Lungi da chi scrive di ripercorrere le già assai calpestate cronache di una vicenda che lascerà tanti vuoti causati dai troppi cari defunti, tristemente con illacrimate sepolture, e un disastro economico per rattoppare il quale dovremo forse tornare a lavorare la terra, altro che 4.0.
A proposito invece di colori, siamo ora nella fase “del pigmento” e il balletto giallo – arancione – rosso sta impietosamente mostrando tutti i limiti della nostra classe dirigente e tutta l’impreparazione di un Paese che paga un pazzesco arretrato culturale e sociale.
Ora, va detto che per questa fase del vergognoso teatrino regionale, che trova picchi di eccellenza in Calabria e Campania, dobbiamo ringraziare anche la sciagurata riforma del titolo V, ordita nel 2001 da cervelli inficiati dal tornaconto politico ma soprattutto tarpati da ignoranza ed impreparazione. Quell’impianto di autonomie locali nacque non già dalla constatazione dell’esistenza delle condizioni e della maturità sociale adeguate all’uopo ma da confuse valutazioni strattonate da un lato dalle spinte scissioniste e dall’altro dalla pressione delle grandi organizzazioni di criminalità. Questa è l’impressione che in tanti abbiamo avuto.

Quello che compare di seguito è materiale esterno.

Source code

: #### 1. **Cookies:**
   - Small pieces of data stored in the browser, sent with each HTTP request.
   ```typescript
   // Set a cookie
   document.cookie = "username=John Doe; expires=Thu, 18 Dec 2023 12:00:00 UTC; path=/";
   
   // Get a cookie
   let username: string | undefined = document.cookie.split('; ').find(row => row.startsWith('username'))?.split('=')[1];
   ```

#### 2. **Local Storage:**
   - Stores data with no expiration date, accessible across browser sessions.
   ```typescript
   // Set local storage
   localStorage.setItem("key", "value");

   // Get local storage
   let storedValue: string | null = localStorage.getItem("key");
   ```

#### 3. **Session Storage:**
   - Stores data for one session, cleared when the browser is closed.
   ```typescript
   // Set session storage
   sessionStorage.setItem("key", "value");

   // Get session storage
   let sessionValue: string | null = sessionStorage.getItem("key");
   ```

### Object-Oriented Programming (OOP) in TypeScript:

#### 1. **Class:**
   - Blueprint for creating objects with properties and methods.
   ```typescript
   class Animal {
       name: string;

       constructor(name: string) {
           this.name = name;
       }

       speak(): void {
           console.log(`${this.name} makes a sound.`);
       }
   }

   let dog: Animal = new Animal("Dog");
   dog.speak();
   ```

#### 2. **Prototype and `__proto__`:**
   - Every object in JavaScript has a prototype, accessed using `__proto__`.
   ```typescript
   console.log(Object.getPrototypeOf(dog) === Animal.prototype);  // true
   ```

Il risultato è sotto gli occhi di tutti e salvo eccezioni la forza normativa dei venti e passa duplicati dello Stato è impiegata più che altro nel regolare aumento dei compensi e delle provvidenze per i governi regionali stessi.

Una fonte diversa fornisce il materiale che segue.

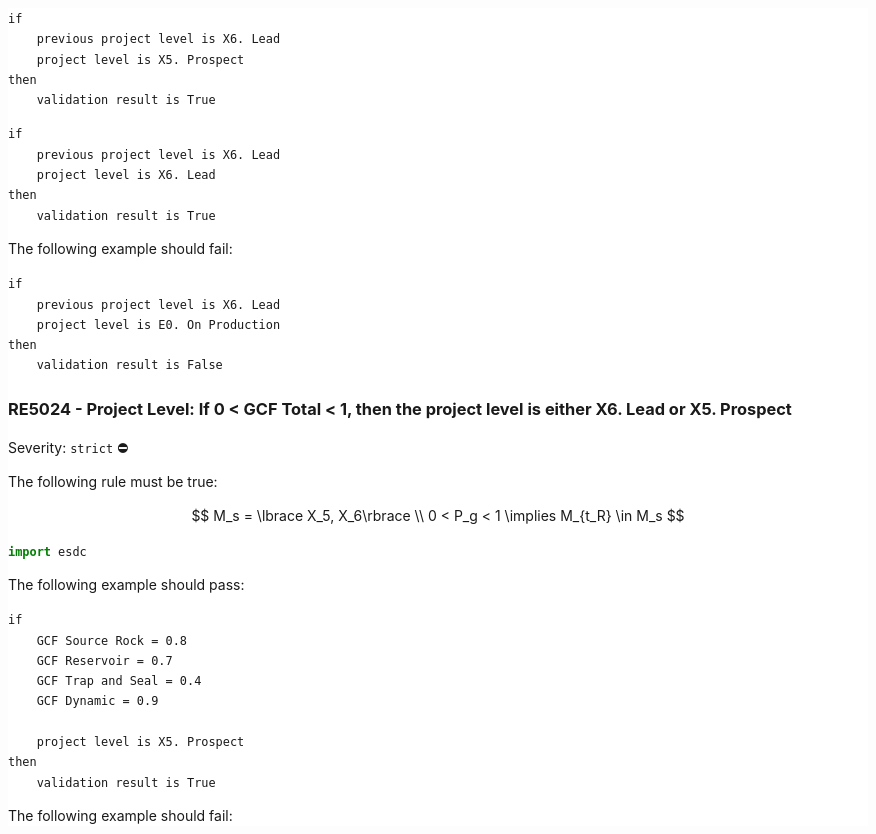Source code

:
 ``` al
if 
    previous project level is X6. Lead
    project level is X5. Prospect
then 
    validation result is True
```

``` al
if 
    previous project level is X6. Lead
    project level is X6. Lead
then 
    validation result is True
```

The following example should fail:

``` al
if 
    previous project level is X6. Lead
    project level is E0. On Production
then 
    validation result is False
```

### RE5024 - Project Level: If 0 < GCF Total < 1, then the project level is either X6. Lead or X5. Prospect

Severity: `strict` :no_entry:

The following rule must be true:

$$
M_s = \lbrace X_5, X_6\rbrace \\
0 < P_g < 1 \implies M_{t_R} \in M_s
$$

```python
import esdc
```

The following example should pass:

``` al
if 
    GCF Source Rock = 0.8
    GCF Reservoir = 0.7
    GCF Trap and Seal = 0.4
    GCF Dynamic = 0.9

    project level is X5. Prospect
then 
    validation result is True
```

The following example should fail:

Oggi nel quadro del Covid-19 si va dalla severa fermezza di Luca Zaia ai lanciafiamme del grottesco De Luca passando per il fin troppo loquace Toti che sovente le spara infami e grosse. Per tacer d’altre perle non meno preziose. Quanto ci manca Jole Santelli? Riposi in pace.
Cosa ci resta ora?
Facile a dirsi. Meno a farsi.
Ci resta di sperare che Governo e governatori trovino il modo di dialogare come si fa tra adulti e concertare decisioni ed azioni, sempre che riescano a farsi largo tra i milioni di infettivologi e virologi che infestano lo sventurato Tricolore.
Mosso a pietà per l’eroico lettore mi fermo qui, senza trattare la parte internazionale della storiella.
Attenzione: ricordiamoci che la politica è lo specchio del popolo. Urge crescere.